Flávia e Altino casaram-se e viveram um tempo feliz numa casa alugada e charmosa no bairro de Santana. No entanto, com as sucessivas crises e planos econômicos da época, os dois acabaram indo morar com tia Maria, no casarão da família. Plano Cruzado, Plano Cruzado II, Plano Bresser, Plano Verão, Plano Collor, mas tia Flávia e tia Maria pareciam nem perceber os acontecimentos do país. Nunca foram politizadas, estavam ocupadas demais com ninharias e frivolidades, banalidades do cotidiano que lhes preenchiam o tempo.

Em 1988, Seu Altino, 23 anos mais velho que Flávia, resolveu fazer uma cirurgia de retirada de pedras na vesícula e acabou falecendo. A Flávia, uma Brasília bege de herança, no tempo em que uma Brasília não era um automóvel tão mau assim. Até bem pouco tempo, Flávia jurava que não tinha recebido um centavo sequer da venda do carro. Tomou calote de um parente de um vizinho.

Desde então, Flávia e sua irmã Maria vivem sozinhas. Nunca gostaram muito de gente por perto, provavelmente devido à mania de limpeza de ambas. Dava até um desconforto visitá-las: tinham um lar limpo, mas pouco acolhedor. Ficava claro para qualquer visitante ao entrar na casa delas que aquele não era o seu lugar e que ali não poderia ficar totalmente à vontade. Pouco a pouco, foram afastando todos os parentes de perto de si.

Só que, dia desses, semana passada, tia Maria ligou para todos os sobrinhos para dizer que tia Flávia não está bem; não se lembra de nada, diz coisas desconexas. Não tem nem mais o domínio pleno do corpo nem das necessidades fisiológicas. Tia Maria quer ir a uma clínica. Quer morar em uma clínica especializada em idosos, conforme já contei. Ela e Flávia, de quem alega não ter condições de cuidar.

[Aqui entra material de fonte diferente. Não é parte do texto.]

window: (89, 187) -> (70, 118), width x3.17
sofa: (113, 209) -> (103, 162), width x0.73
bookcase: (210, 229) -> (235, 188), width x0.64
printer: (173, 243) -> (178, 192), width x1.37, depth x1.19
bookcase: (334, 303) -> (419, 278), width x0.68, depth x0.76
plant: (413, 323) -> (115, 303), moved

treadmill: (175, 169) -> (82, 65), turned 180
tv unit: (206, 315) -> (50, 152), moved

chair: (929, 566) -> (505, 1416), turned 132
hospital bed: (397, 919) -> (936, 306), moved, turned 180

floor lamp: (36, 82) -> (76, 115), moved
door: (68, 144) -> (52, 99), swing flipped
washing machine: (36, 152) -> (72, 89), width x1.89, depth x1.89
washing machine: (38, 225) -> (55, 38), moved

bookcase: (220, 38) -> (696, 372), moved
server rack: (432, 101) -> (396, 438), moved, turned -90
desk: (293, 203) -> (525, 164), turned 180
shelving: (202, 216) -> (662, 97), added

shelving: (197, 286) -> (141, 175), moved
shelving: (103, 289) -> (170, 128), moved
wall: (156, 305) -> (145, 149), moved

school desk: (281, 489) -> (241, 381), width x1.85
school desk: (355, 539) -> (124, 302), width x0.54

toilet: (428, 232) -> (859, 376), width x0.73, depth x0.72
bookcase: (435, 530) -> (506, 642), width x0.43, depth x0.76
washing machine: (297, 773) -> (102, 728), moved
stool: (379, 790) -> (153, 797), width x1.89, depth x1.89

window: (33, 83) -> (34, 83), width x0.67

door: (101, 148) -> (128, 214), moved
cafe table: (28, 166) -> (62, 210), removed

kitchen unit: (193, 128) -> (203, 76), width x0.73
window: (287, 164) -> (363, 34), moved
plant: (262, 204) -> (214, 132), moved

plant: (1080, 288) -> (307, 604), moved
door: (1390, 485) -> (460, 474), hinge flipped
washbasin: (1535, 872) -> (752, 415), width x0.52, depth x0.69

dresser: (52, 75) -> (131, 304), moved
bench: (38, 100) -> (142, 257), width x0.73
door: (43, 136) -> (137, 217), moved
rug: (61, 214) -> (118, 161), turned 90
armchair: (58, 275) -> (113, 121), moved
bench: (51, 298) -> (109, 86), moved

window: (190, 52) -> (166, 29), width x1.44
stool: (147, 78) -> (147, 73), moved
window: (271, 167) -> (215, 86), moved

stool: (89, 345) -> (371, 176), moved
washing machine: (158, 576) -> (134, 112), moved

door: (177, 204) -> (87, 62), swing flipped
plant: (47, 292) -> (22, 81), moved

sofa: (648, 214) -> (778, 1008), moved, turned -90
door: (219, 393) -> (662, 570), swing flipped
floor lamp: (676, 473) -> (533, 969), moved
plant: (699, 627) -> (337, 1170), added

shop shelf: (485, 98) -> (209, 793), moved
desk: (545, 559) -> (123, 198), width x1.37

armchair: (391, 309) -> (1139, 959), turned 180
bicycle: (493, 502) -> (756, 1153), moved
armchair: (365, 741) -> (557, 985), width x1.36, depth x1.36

No casarão bem conservado, agora, só o silêncio triste, a inexorável sensação do decrépito e do finito. Na rua de trás, sobre a casa, no horizonte, ergue-se o esqueleto de um arranha-céu, futuro lar das tantas Flávias e Marias vindouras.

Nos fins de tarde, pássaros dos mais diversos tipos voam e cantam, parecem querer fugir da balbúrdia insana das vias do entorno, da Celso Garcia e da Ulisses Cruz. Desejemos, pois, que algum deles eleve a Deus sua queixa contra as consequências das escolhas infelizes, das maldades da Terra – e que seja atendido. Porque os homens – ai de nós! – além de estressados estamos ficando cegos e surdos aos sinais que a vida nos dá.